Rien ne peut désormais m’étonner dans les aventures du PSA. L’AFU ayant un accès facile aux médias, saura jouer sur d’autres registres que celui des preuves. Plus l’erreur a duré, plus il est difficile de la corriger sans perdre la face… Soyons optimistes, certains urologues commencent à se désolidariser…

Une chose est certaine : la saga du PSA sera, un jour, un excellent sujet de Sciences Humaines et Sociales pour les étudiants.

Dépister ou non l’Alzheimer

jeudi 12 septembre 2013

La Conférence de l’Association Internationale de l’Alzheimer s’est tenue à Boston en juillet dernier (AAIC 2013).

L’une des questions les plus débattues a été celle de l’utilité d’un dépistage et d’un diagnostic précoces. La question était hypocrite, puisque l’on sait que les sponsors de ces associations et conférences orientent déjà toutes les recherches vers un dépistage de plus en plus précoce, indépendamment des avertissements et des inquiétudes des cliniciens.

Malgré cette hypocrisie, dont la médecine prédictive est coutumière, les arguments étaient valables des deux côtés. Les partisans du dépistage insistaient sur la nécessité de la précocité pour améliorer la prise en charge et le pronostic. Les adversaires arguaient qu’il n’existe actuellement aucun médicament susceptible de retarder l’apparition de la maladie ou de ralentir son évolution. Ce dépistage est donc sans intérêt, et risque, en outre, d’inquiéter plus longtemps les patients et leurs familles, sans pouvoir rien changer au pronostic.

Les partisans rétorquaient qu’il existait déjà quelques moyens non pharmacologiques, tels que la marche, l’exercice physique, l’affection, l’entraînement cognitif, la suppression du tabac, des opiacés et des somnifères, le toucher et toutes les stimulations sociales et sensorielles, ainsi que la lutte contre l’obésité. Autant d’éléments qui rangeaient adroitement ces partisans du diagnostic précoce du côté de l’écologie et de l’empathie. Argument combattu maladroitement par les adversaires qui savent que ces thérapies non médicamenteuses sont mal appliquées, ou très vite abandonnées, dès lors que le marché propose un médicament, même si celui-ci est inefficace ou nuisible. Car la croyance en une chimie pouvant tout guérir est tenace, même pour une maladie neuro-dégénérative d’apparition tardive.

Les médecins attentifs savent que la recherche sur la maladie d’Alzheimer, ne pouvant aboutir à guérir ou à éradiquer cette maladie, veut ouvrir des pistes « crédibles » d’un traitement préventif, « vendable » à tous les adultes anxieux et assurés sociaux.

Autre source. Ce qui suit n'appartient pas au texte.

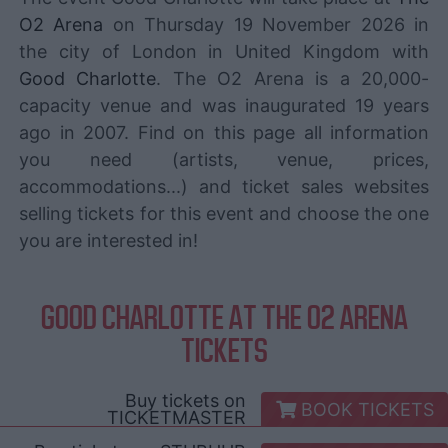
O2 Arena
on Thursday 19 November 2026 in
the city of London in United Kingdom with
Good Charlotte
. The O2 Arena is a 20,000-
capacity venue and was inaugurated 19 years
ago in 2007. Find on this page all information
you need (artists, venue, prices,
accommodations...) and ticket sales websites
selling tickets for this event and choose the one
you are interested in!
GOOD CHARLOTTE AT THE O2 ARENA
TICKETS
Buy tickets on
BOOK TICKETS
TICKETMASTER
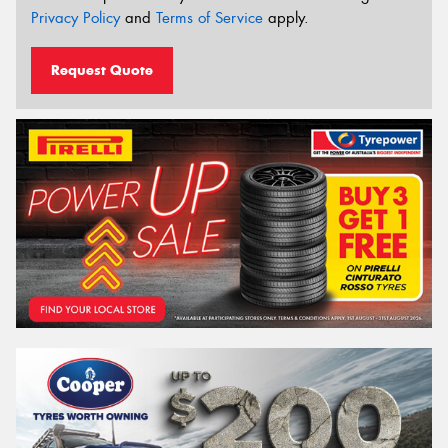
Privacy Policy
and
Terms of Service
apply.
Request Quote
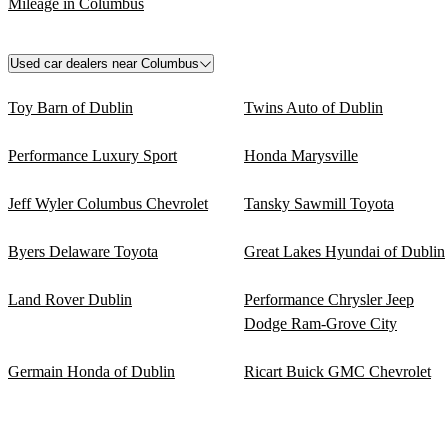
Mileage in Columbus
Used car dealers near Columbus
Toy Barn of Dublin
Twins Auto of Dublin
Performance Luxury Sport
Honda Marysville
Jeff Wyler Columbus Chevrolet
Tansky Sawmill Toyota
Byers Delaware Toyota
Great Lakes Hyundai of Dublin
Land Rover Dublin
Performance Chrysler Jeep
Dodge Ram-Grove City
Germain Honda of Dublin
Ricart Buick GMC Chevrolet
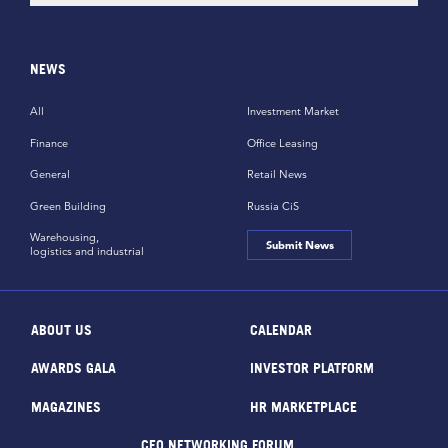
NEWS
All
Investment Market
Finance
Office Leasing
General
Retail News
Green Building
Russia CiS
Warehousing,
Submit News
logistics and industrial
ABOUT US
CALENDAR
AWARDS GALA
INVESTOR PLATFORM
MAGAZINES
HR MARKETPLACE
CEO NETWORKING FORUM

En attendant cette prouesse mercatique et – pourquoi pas – scientifique, l’examen attentif des données actuelles de la science peut mettre tout le monde d’accord sur l’inutilité actuelle du dépistage. Il apparaît que les meilleurs traitements préventifs de cette terrible maladie sont les mêmes que les thérapies considérées comme les plus actives pour en ralentir le cours. Citons-les encore : scolarisation longue et précoce, régime peu calorique, suppression du tabac, entraînement cognitif, socialisation, toucher, exercice physique, affection, stimulation sensorielle, etc. Seuls moyens possédant, à ce jour, la preuve d’une efficacité, tant préventive que curative.

Peu importe alors de chercher à définir le moment opportun du diagnostic, puisque ces traitements ne doivent jamais cesser, avec ou sans diagnostic.